I think of God’s Spirit right there in those times of formlessness and confusion, still covering and serving as an incubator for the messy process by which we will be changed at a core level into something new and beautiful.
And here it begins, in the next verse: “Then God said, ‘Let there be light’; and there was light. And God saw the light, that it was good; and God divided the light from the darkness.” Out of the emptiness and confusion, only He can divide the light from the dark. That is a function of His Holy Spirit in us, and that is what we have access to when we fully offer our lives into His creative hands. God alone has the power to turn on the lights.
Ephesians 5:8-10 says, “For you were once darkness, but now you are light in the Lord. Walk as children of light (for the fruit of the Spirit is in all goodness, righteousness, and truth), finding out what is acceptable to the Lord.”
When God divides the light from the darkness in us through the work of the Holy Spirit, then we can actually find out what is acceptable to the Lord. That word “acceptable” means fully agreeable or well-pleasing. It hearkens back to sacrifices that were either accepted by God or rejected.
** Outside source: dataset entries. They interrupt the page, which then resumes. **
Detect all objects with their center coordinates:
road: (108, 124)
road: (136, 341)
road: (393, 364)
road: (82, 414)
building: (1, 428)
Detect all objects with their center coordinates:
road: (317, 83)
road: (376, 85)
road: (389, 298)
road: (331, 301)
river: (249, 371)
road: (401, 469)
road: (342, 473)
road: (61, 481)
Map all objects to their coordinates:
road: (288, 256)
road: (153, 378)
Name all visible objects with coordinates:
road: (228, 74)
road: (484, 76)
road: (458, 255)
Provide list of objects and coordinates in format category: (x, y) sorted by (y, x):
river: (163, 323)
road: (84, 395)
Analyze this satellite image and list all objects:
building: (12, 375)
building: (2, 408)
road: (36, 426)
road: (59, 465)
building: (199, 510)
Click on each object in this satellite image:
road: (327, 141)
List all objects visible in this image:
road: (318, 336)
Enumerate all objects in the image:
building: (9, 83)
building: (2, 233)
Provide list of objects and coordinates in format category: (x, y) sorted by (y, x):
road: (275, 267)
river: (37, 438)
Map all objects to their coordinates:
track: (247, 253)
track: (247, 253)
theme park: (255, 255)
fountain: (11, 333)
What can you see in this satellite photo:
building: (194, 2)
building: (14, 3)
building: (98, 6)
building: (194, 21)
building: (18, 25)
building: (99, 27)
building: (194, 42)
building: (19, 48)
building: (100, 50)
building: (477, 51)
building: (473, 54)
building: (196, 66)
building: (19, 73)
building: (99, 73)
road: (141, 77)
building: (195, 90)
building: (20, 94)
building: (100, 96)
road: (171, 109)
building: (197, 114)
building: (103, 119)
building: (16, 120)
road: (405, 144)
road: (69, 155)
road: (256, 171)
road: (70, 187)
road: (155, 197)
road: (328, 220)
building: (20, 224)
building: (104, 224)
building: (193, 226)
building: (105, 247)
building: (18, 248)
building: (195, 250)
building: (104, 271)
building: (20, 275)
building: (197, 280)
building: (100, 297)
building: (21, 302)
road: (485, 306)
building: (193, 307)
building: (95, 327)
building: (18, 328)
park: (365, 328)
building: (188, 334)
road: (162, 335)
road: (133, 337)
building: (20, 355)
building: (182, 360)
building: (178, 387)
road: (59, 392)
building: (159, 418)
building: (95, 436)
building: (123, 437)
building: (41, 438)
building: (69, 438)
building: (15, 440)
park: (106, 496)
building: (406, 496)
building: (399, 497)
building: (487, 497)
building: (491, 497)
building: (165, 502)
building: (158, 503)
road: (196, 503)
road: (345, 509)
It pricks my conscience to pay attention to what God desires from my life as a living sacrifice rather than what I may initially want to give.
“But the Helper, the Holy Spirit, whom the Father will send in My name, [He] will teach you all things, and bring to your remembrance all things that I said to you” (John 14:26).
Consider the miracle that the Apostles experienced. Before receiving the Holy Spirit they had experienced a time between, also. Christ had been taken from them forcibly, died horribly, had ascended, and they were now in a time between--waiting for God to give them power. To give them purpose. To light the fire which would become the New Covenant church.
Through the Holy Spirit that day of Pentecost, God again revealed His power to turn on the lights.